—Par Selim Lander —
Langue des signes. On a beau aller et re-aller au théâtre, assister à quelques dizaines de pièces chaque année, une surprise est toujours possible. On ne pense pas seulement aux grosses machines comme le festival d’Avignon les affectionne, qui jouent sur une esthétique parfaite (The Great Tamer de Dimitris Papaioannou, en 2017) ou vous frappent comme un coup de poing (Bestie di scena d’Emma Dante, la même année). On pense plutôt ici à des productions plus modestes, qui relèvent d’un théâtre expérimental. L’originalité de Billes de verre, éclats de plomb réside dans la présence sur la scène d’un interprète de la langue des signes à côté d’un conteur. Interprète et non pas simple traducteur : Carlos Carreras est un comédien à part entière, un mime à la gestuelle aussi précise qu’éloquente, qui rend le texte accessible aux malentendants tout en fascinant le public ordinaire (celui dont l’ouïe fonctionne encore à peu près).
Si C. Carrera semble le principal atout de cette pièce hors norme, il est au service du beau texte de Thérèse Bonnétat, une réminiscence poétique de Marseille, de son Vieux-Port, devenu le lieu d’une rencontre imaginaire entre deux figures capitales, néanmoins en marge, du XXe siècle français, le psychiatre Fanon et Arthaud l’insensé qui se rejoignent pourtant dans la conception d’un engagement sans concession et dont quelques citations bien choisies viennent émailler la partition écrite par Th. Bonnétat.
Gribouillis. Billes de verre, éclats de plomb a déjà été présenté dans un format plus étoffé avec, en plus du conteur et de l’interprète du langage des signes, un musicien et un plasticien, lequel peignait au cours de la représentation une œuvre d’où surgissaient peu à peu les portraits d’Arthaud et Fanon (voir photo). À la Martinique ils n’étaient que deux, ce qui – même si nous n’avons pas pu comparer – apparaît davantage a priori comme une simplification qu’un appauvrissement, le spectacle reposant avant tout sur un texte et sur la performance de C. Carreras. Néanmoins un grand tableau blanc posé sur un chevalet était bien présent sur le plateau, à côté de quelques éléments de décor (nasse, filet) évocateurs d’un port de pêche. Quant à la musique, elle se résumait à un simple caisson amplifié frappé de temps à autre par C. Carreras. Mais que faire de la toile blanche en l’absence du plasticien ? On aurait pu abandonner cette idée. Si Th. Bonnétat, qui assure également la M.E.S., a voulu la conserver, c’est sûrement pour ménager des pauses, assurément bienvenues, dans un flot de paroles qui réclame une attention soutenue. Alors que faire d’une toile blanche en l’absence du peintre qui devrait la remplir ? C’est évidemment les deux personnes présentes sur scène qui s’en sont chargées. On a vu ainsi émerger progressivement, au gré des pauses, une peinture abstraite, et l’on pouvait remarquer, à certaines étapes, que le gribouillis improvisé à quatre mains aurait tout à fait pu trouver sa place dans un musée d’art contemporain (!)… ce qui conduit à s’interroger soit sur le talent méconnu des deux peintres improvisés, soit sur le sérieux des Artistes patentés…

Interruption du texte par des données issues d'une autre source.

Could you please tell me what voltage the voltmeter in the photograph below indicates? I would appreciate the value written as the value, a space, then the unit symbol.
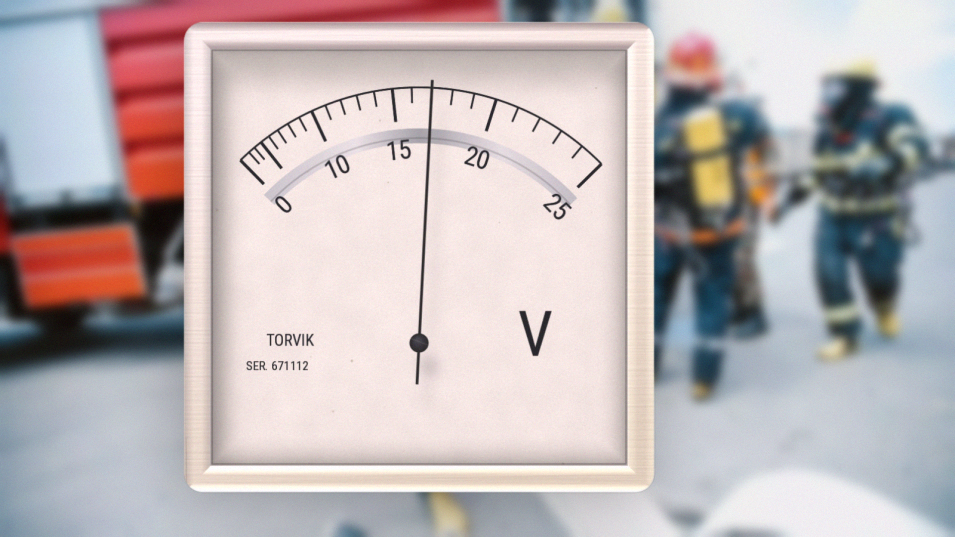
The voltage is 17 V
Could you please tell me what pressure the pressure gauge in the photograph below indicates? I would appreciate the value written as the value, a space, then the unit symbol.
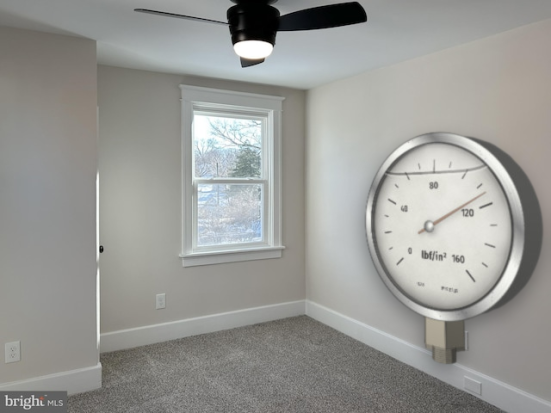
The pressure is 115 psi
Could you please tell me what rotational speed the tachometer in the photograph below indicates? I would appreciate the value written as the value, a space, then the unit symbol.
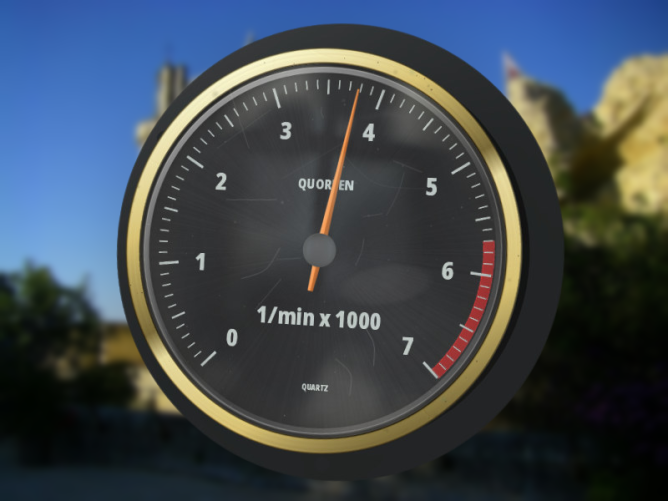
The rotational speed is 3800 rpm
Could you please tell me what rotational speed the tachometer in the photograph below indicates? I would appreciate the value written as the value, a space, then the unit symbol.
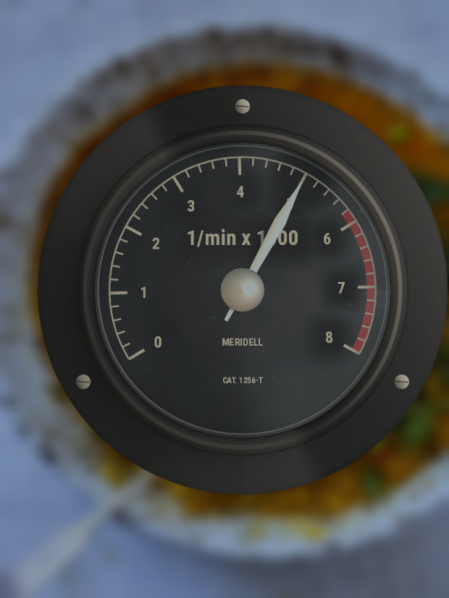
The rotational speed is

Lire ou ne pas lire. Si l’on a une critique à formuler – quel spectacle en serait totalement indemne ? – elle concerne le conteur qui lit le texte. Antonio Rodriguez Yuste a certes une belle prestance et une diction convaincante mais tout cela disparaît chaque fois qu’il doit baisser les yeux sur sa feuille pour retrouver le fil de son discours. Aussi ne saurait-on trop l’encourager à apprendre intégralement son texte !
Fort-de-France, Théâtre municipal, 3 mars 2018.